[Exercise text — start]

The 35 tracks spanning the two CDs offer the listener plenty of excellent
material and all but one of the tracks are previously unreleased. The
standard of design is excellent and the set should have a broad appeal
to a wide audience extending far beyond those who have attended Sidmouth
over the years.
The focus of the set is weighted towards 'star names'. There is also a
bias towards meaty songs of social comment with powerful performances
including Ralph McTell's 'Pepper and Tomatoes', Vin Garbutt's ' City of
Angels' and Coope Boyes and Simpson's 'Jerusalem Revisited'. Some artists
contribute more than one track, which some might consider strange considering
the choice available given the breadth of the booking policy at Sidmouth,
but one bonus from this approach is that there are three top quality recordings
from Nic Jones.

[Exercise text — finish]

◆ Job item:
Write the next part of the review of the two-CD Sidmouth set, starting after its last sentence.

[Supplied data — start]

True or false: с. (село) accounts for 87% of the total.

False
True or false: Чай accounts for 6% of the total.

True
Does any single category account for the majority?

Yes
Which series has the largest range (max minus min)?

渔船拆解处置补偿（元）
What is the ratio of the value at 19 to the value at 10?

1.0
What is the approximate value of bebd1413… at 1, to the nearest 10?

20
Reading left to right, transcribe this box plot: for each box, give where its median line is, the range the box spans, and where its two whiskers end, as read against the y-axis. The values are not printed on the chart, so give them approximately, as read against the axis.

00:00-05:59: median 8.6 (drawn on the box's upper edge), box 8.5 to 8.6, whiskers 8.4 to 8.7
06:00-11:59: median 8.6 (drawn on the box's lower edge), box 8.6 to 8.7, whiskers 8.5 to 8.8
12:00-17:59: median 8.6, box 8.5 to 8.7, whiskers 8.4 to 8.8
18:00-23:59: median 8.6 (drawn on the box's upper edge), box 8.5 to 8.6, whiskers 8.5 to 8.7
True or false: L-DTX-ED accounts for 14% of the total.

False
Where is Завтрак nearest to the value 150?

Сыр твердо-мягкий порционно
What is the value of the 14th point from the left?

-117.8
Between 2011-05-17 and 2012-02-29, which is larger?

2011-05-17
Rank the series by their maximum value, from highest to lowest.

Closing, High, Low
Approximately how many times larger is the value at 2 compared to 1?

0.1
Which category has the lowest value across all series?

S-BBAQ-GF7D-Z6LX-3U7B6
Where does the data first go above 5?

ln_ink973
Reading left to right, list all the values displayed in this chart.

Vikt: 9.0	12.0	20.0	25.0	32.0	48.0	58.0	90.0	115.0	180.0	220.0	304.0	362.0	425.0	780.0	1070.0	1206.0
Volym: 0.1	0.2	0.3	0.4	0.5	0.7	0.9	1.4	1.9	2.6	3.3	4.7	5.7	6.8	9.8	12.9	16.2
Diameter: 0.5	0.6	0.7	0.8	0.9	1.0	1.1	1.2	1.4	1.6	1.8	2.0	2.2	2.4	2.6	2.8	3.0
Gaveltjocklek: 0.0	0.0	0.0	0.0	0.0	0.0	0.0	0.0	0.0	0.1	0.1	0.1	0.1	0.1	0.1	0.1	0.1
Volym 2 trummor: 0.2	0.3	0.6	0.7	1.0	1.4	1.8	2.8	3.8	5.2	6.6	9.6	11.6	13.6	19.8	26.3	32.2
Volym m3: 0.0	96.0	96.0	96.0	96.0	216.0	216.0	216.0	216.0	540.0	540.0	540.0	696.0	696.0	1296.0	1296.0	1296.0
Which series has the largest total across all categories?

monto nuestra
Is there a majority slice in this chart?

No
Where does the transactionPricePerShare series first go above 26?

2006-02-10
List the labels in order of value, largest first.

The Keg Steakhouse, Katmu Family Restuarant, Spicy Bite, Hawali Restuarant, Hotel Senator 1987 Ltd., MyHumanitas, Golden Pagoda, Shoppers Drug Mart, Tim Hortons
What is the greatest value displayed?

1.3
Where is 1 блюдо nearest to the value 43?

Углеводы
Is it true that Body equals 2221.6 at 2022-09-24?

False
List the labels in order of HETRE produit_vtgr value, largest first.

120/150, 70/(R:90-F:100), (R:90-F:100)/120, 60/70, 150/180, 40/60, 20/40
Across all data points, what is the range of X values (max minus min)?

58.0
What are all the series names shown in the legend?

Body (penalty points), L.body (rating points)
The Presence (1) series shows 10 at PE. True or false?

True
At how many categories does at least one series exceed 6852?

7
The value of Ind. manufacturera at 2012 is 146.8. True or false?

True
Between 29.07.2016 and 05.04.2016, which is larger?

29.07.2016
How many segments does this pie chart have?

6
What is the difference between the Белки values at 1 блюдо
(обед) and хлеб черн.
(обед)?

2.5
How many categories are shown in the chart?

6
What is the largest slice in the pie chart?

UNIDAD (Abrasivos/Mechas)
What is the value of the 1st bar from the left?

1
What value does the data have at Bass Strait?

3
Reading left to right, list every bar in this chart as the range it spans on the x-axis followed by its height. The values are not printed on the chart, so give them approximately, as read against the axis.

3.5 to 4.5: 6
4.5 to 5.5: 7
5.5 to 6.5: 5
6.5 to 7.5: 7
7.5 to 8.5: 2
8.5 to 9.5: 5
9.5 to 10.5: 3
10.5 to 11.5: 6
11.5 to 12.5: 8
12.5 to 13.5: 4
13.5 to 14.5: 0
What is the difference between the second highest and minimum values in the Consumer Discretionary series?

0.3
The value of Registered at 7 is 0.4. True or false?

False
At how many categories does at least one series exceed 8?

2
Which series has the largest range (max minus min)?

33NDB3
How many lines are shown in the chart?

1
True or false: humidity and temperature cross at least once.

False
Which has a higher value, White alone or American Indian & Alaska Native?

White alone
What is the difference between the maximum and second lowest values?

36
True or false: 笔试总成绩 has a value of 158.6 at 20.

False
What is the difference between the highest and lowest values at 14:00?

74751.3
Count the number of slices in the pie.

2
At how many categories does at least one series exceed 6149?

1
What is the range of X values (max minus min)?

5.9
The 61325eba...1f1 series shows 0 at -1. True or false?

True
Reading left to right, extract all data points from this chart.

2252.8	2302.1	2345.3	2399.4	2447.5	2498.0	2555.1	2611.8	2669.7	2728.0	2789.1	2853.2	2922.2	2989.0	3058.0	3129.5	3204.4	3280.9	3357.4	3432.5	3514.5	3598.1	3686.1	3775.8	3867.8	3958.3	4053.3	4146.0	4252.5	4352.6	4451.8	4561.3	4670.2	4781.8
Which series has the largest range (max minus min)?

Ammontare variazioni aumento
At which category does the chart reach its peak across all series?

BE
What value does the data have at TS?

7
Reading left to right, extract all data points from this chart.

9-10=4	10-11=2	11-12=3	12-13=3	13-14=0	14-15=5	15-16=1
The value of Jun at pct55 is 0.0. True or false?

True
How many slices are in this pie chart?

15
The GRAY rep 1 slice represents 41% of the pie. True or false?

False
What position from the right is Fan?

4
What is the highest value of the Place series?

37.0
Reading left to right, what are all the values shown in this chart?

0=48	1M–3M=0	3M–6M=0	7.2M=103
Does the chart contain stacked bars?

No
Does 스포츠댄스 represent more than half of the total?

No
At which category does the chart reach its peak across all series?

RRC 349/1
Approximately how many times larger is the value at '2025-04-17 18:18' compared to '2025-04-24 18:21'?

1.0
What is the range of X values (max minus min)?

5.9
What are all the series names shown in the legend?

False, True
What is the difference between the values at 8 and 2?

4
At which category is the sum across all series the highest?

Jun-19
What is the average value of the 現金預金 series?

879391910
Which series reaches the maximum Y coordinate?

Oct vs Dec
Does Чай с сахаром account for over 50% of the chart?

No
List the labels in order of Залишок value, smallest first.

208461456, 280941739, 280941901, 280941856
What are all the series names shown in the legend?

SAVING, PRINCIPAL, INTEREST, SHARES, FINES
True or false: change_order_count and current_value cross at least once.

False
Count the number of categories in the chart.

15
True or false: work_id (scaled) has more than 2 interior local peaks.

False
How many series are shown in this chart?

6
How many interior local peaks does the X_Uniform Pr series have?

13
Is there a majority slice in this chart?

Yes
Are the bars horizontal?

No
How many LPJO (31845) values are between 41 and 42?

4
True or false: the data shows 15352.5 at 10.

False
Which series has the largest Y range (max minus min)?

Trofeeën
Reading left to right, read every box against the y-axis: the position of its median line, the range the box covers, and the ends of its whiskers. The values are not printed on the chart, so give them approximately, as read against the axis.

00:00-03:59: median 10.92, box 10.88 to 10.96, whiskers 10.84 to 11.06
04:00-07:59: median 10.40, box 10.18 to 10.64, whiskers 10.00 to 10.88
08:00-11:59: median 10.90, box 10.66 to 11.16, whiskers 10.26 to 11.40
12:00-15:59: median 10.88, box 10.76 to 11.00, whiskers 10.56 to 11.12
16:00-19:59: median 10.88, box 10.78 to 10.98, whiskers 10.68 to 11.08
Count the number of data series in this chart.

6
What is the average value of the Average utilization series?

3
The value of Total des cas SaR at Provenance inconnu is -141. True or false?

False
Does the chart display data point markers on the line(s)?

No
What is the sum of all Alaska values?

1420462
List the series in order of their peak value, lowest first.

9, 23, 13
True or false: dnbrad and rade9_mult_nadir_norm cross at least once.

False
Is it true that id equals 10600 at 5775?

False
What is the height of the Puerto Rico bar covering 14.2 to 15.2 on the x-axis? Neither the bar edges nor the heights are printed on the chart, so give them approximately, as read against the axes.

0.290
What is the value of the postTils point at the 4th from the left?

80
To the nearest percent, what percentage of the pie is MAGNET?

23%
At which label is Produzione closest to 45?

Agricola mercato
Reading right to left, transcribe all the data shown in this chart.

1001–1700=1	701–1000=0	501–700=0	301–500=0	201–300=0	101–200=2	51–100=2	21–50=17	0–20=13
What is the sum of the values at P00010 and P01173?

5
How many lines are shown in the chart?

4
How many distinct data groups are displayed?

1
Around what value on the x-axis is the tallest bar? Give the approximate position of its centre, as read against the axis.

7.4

[Supplied data — finish]

◆ Exercise output:
I don't have an insight into the amount of material that the compiler,
David Suff, had to choose from but I suspect that he chose strong songs
from a variety of performances and then set about the task of sequencing
them. The end result is more like a 'best of' sampler than the considered
choice of an artist structuring a performance set from a repertoire of
songs. There is little sense of it being a 'live album'. Most of the tracks
sound as if they were recorded through PA systems, giving near studio
quality sound but with little or no audience interaction other than quickly
faded out applause at the end of each track. One track that best captured
one of the more informal and unusual moments that crop up at festivals,
was an unaccompanied version of 'Streets of London' with Ralph McTell
joined by Show of Hands and Chris While & Julie Matthews. This version,
far removed from the normal setting of the song was for me one of the
highlights of the set.
To sum up: an excellent set of recordings presented in a way that projects
a quality image of the Folk Festival. It is not the aural equivalent of
the book on Sidmouth's fifty-year history, but it is a welcome attempt
at telling part of the story.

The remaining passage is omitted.